I just want to get some worries out on paper so that I can stop churning them around in my mind:

I think I must produce bad milk. Soren seems to have 5 stomachaches a day. Also, he spits up a lot. I occasionally think about switching to formula so that I won't poison him anymore with my horrible poisonous breastmilk.

I let Soren cry himself to sleep tonight. He only cried for 20 minutes, but it was a very long 20 minutes and I felt like a horrible louse. But he seems to have discovered recently that he gets to stay up later if he cries when I put him in his bed. And that's no good. I gave him a massage, I played him Enya, I read him a story, I swaddled him, I rocked him, and I put him in bed. And then he cried. And I let him. This doesn't make me a bad mother, does it? This won't cause him permanent psychological damage, will it? I'm also planning on letting him cry if he wakes up in the middle of the night. The child weighs 20 pounds. Surely he can sleep for twelve hours? Or will he waste away? Will he fail to thrive? Will our mother-son bond be broken forever?

Along these lines, my little guy has been quite cranky as of late. If things don't go JUST HIS WAY, he lets me know. Loudly and with passion. Many times a day. He's a little young for the terrible 2s, but sometimes I feel like I'm living with an onery little preschooler. And I worry and worry. I worry that I'm not filling his needs; I worry that I'll be encouraging whining if I do whatever I can to make him stop crying. I wonder if he needs to be held more often; I contemplate the possibility that he needs more opportunity for independent play. I think perhaps he's understimulated; I wonder if I've overstimulated him.

And now, as I type, an hour after he finally stopped crying and went to sleep, my baby is crying again. And now I'm faced with the awful dilemma: To go comfort him? Or make him go to sleep by himself? He sounds so sad. And I wonder if something's hurting, or if he's got a dirty diaper, or if he's terribly hungry. Maybe I should go feed him.

OK, I'm back. I lifted my baby out of his crib and kissed his salty tear-stained cheeks and smelled his beautiful baby smell and nursed him until he was limp in my arms. There's a red scratch on his cheek that he must have inflicted himself while flailing his arms around. (It's really difficult to clip his nails, so they become clawlike at times.) Now I feel really awful. I just don't think I have the stomach for this if there are other alternatives. Perhaps I will go to Amazon.com and order "The No Cry Sleep Solution."

Nobody ever told me how hard being a mom would be. Probably because it is impossible to express in a way that an inexperienced person would understand.

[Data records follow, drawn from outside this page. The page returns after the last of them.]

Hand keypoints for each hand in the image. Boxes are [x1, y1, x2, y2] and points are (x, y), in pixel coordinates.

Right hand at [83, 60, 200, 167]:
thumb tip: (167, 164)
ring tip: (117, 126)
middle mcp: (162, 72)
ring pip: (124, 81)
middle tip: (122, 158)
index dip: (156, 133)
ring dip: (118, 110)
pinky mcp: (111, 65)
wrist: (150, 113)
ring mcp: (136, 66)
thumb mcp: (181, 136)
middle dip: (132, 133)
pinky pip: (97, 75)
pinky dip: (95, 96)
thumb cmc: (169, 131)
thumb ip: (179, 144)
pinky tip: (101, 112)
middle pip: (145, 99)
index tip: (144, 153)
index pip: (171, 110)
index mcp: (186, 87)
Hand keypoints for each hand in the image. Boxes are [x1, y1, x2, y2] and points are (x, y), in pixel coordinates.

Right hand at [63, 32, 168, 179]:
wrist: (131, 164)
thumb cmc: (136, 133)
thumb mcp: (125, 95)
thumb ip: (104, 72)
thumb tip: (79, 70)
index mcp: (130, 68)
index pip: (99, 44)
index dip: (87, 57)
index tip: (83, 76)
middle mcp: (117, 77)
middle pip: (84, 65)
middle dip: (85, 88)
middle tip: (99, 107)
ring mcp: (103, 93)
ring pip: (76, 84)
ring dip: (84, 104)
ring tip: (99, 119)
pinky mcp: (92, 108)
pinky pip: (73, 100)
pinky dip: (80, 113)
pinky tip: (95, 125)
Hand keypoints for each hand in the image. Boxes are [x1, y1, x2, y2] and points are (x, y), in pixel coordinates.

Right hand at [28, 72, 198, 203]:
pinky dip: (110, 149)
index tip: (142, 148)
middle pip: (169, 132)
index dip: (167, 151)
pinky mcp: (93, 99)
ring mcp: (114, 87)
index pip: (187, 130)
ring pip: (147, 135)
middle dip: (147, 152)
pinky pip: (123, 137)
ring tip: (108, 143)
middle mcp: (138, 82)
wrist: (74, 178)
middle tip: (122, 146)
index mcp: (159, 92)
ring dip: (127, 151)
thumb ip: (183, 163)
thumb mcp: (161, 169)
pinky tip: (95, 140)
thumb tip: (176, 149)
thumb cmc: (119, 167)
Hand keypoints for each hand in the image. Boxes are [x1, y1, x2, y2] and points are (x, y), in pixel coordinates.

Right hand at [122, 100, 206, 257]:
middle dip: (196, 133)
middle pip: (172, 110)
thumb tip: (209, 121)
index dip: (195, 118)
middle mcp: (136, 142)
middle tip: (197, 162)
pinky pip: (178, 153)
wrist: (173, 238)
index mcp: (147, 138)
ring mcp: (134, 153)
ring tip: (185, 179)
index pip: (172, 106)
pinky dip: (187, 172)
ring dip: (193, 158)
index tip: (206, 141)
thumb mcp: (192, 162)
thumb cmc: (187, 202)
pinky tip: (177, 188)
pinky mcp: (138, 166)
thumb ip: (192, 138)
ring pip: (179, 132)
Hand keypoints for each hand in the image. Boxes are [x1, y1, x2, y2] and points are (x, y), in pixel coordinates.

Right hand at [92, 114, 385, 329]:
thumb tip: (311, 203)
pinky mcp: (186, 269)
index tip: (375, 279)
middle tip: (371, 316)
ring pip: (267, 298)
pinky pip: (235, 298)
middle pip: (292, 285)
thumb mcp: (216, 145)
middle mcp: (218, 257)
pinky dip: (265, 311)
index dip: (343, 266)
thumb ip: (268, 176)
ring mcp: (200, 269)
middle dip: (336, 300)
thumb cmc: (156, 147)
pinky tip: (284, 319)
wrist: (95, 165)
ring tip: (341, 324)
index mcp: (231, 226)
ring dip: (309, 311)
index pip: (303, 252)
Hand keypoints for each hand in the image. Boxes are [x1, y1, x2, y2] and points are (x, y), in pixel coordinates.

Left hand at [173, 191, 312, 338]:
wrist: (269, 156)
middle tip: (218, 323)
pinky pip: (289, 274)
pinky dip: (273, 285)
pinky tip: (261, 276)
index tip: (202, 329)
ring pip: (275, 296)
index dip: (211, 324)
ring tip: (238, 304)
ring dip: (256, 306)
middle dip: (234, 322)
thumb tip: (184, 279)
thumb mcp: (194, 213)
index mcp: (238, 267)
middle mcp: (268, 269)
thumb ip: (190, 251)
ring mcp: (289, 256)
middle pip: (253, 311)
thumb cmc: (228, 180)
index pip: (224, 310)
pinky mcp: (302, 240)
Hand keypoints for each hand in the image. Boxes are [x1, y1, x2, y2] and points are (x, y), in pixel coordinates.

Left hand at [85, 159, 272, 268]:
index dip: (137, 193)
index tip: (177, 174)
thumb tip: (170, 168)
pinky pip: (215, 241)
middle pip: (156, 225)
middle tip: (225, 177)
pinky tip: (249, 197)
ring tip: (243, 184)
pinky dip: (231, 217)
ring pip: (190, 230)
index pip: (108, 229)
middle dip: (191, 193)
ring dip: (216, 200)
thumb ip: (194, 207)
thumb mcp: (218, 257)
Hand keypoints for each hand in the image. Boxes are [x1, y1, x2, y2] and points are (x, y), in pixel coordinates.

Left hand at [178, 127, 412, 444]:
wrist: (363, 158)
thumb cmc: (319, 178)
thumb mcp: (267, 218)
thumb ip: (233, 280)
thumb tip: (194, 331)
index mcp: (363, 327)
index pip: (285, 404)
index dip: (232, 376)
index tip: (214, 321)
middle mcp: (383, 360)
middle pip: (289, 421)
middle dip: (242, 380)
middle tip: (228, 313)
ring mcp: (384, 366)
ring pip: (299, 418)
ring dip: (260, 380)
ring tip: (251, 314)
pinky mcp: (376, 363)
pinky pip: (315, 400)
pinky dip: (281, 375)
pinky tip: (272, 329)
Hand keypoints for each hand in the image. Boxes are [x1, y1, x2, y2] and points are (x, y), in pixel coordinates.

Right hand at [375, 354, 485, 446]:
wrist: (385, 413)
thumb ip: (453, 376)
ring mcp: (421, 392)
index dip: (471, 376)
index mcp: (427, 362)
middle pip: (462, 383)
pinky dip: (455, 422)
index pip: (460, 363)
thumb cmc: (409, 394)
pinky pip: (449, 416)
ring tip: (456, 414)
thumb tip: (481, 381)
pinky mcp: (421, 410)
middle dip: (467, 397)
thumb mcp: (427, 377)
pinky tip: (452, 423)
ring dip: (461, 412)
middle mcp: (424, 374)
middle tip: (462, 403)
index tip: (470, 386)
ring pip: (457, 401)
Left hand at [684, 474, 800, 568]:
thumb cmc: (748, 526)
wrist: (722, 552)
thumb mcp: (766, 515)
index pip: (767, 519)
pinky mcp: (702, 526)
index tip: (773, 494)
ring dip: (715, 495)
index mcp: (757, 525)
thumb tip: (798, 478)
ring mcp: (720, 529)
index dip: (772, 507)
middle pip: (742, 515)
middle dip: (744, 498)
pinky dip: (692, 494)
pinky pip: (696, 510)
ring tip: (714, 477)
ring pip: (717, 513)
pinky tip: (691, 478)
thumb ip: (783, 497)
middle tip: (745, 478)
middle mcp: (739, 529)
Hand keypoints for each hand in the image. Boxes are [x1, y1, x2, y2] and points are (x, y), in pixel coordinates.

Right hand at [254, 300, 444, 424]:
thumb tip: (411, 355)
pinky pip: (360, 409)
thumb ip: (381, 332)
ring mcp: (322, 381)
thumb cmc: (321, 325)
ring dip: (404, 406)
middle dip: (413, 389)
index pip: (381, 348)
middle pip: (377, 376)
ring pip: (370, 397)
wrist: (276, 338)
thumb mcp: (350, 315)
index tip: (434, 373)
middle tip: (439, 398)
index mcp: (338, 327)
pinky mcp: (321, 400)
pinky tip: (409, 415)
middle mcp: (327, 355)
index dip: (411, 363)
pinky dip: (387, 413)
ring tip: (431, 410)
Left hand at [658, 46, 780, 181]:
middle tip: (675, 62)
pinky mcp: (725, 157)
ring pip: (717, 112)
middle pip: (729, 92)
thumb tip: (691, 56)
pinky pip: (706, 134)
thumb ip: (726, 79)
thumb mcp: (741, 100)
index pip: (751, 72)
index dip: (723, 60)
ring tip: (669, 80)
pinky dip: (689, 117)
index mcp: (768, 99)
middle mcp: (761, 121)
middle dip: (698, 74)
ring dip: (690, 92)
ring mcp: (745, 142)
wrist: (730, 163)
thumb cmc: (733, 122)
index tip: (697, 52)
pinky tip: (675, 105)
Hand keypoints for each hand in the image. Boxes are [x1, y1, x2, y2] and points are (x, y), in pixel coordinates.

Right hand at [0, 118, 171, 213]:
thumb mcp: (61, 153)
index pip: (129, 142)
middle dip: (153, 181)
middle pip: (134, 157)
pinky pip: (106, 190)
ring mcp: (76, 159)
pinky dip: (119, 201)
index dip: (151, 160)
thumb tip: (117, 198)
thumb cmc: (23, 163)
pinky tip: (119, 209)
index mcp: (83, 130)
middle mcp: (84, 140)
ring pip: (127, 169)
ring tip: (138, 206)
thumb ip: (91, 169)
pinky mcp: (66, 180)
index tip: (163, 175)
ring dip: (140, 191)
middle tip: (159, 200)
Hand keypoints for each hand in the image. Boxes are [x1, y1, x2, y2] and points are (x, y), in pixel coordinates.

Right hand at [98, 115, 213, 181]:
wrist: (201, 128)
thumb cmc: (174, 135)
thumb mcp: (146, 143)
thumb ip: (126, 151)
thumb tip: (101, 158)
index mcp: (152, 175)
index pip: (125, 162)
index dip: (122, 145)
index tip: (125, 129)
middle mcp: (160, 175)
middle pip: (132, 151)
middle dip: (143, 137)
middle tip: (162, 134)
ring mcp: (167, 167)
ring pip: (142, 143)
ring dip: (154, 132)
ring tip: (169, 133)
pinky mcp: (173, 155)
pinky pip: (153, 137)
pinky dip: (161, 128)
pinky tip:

Or maybe it's just me. Maybe it's just me that finds it to be the most excruciatingly difficult thing I have ever done in my life. Give me 48 hours of labor any old day. That's a cakewalk compared to being a 24/7 Mom. Here I am, the owner of a hand the rocks the cradle and therefore the world, and I feel so inadequate to the task. This is part of the reason I hide in an office for several hours of a week. I'm good at organizing and counting and compartmentalizing. It's very straightforward. Nobody's emotional health hangs on the decisions I make at work. I just keep the books and do a darn good job at it. It's a heady release from my other job, my real job, the one in which there are no straight answers, from which there are no real breaks, and from which spring very real, perhaps even eternal, consequences.